What this task involves: Find each line in the transcribed page contents that contains the word "greift", and copy those lines out in full.

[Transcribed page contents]
★ ★ ★ ★ ★ ★ ★
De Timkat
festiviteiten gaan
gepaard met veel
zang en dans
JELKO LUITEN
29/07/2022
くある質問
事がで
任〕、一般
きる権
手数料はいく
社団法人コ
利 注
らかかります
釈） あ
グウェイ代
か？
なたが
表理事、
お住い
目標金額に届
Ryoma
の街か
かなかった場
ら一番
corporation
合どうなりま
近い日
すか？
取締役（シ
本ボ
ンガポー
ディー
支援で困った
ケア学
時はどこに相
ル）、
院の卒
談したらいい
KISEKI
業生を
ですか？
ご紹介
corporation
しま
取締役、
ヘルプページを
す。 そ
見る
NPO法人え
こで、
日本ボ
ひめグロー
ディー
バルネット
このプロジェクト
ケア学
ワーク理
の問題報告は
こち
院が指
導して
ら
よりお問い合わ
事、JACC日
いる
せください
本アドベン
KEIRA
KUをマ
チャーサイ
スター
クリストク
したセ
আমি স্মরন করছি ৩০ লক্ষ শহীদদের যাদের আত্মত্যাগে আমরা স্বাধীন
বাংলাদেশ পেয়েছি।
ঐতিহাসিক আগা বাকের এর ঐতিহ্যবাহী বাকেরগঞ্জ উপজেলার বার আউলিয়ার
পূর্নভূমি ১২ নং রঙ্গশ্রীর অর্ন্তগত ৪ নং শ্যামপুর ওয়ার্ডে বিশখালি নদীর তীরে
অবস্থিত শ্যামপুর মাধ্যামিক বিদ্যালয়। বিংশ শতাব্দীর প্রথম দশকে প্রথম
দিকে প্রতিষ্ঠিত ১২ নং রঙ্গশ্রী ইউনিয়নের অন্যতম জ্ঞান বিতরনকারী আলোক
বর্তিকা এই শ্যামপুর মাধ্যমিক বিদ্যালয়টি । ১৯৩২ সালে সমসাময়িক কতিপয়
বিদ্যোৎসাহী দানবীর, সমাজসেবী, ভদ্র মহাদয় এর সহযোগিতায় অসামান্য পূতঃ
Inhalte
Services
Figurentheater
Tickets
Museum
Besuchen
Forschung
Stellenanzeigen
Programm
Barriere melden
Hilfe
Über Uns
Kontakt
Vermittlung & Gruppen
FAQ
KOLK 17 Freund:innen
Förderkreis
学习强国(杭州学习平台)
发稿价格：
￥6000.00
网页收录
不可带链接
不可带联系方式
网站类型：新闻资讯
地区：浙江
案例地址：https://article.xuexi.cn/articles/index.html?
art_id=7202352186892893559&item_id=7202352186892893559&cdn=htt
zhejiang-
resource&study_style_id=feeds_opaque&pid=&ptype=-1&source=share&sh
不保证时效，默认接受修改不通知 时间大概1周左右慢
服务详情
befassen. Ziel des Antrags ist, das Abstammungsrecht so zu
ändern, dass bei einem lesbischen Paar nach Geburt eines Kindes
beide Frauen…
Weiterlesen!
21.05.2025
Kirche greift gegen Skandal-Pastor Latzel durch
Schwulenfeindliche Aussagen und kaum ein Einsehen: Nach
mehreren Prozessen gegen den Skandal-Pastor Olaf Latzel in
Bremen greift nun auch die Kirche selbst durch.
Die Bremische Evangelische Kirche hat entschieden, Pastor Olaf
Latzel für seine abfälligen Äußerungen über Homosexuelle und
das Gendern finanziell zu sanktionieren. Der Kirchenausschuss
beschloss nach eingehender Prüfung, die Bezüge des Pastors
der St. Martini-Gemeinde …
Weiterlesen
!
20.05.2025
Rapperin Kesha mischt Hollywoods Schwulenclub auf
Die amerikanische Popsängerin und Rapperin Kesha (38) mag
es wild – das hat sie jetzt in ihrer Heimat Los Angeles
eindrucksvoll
★ ★ ★ ★ ★ ★ ★
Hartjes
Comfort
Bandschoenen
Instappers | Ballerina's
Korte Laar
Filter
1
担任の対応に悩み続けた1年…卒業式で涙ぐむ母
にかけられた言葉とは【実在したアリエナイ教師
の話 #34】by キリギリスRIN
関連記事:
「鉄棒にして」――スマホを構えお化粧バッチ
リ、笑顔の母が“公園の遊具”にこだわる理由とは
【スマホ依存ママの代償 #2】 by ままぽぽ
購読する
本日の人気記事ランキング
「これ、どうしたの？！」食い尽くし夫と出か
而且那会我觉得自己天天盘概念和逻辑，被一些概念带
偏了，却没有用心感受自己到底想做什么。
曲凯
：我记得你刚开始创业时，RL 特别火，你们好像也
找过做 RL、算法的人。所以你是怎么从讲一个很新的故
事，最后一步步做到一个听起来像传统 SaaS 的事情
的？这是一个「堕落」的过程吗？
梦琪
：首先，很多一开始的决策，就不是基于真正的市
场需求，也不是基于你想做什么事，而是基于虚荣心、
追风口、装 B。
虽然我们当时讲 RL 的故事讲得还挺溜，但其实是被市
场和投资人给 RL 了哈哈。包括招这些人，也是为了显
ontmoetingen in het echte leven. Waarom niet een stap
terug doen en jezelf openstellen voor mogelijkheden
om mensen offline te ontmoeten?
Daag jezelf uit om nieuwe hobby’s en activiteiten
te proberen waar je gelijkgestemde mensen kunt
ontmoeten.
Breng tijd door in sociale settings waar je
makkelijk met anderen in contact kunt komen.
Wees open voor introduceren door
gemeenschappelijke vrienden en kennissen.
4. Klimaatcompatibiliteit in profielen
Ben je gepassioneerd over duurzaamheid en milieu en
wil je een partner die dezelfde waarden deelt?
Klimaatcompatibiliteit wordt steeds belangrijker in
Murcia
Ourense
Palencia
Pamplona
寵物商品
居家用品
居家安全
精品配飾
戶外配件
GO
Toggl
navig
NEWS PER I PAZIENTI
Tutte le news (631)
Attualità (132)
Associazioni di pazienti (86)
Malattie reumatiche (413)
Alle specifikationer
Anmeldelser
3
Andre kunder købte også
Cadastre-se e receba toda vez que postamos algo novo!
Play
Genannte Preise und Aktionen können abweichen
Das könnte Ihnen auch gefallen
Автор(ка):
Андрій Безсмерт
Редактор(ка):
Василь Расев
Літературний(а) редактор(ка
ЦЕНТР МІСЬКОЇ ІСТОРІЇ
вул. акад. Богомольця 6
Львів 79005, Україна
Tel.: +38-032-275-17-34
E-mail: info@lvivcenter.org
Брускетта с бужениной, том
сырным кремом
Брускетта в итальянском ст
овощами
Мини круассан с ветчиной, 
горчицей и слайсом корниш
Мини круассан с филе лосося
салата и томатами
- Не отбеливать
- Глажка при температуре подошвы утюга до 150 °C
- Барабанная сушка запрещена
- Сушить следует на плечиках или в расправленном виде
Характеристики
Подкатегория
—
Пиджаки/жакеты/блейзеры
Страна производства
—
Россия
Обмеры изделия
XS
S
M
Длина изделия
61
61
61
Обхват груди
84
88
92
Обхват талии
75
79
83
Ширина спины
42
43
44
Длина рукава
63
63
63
★ ★ ★ ★ ★ ★ ★
Answer section:
Kirche greift gegen Skandal-Pastor Latzel durch
Bremen greift nun auch die Kirche selbst durch.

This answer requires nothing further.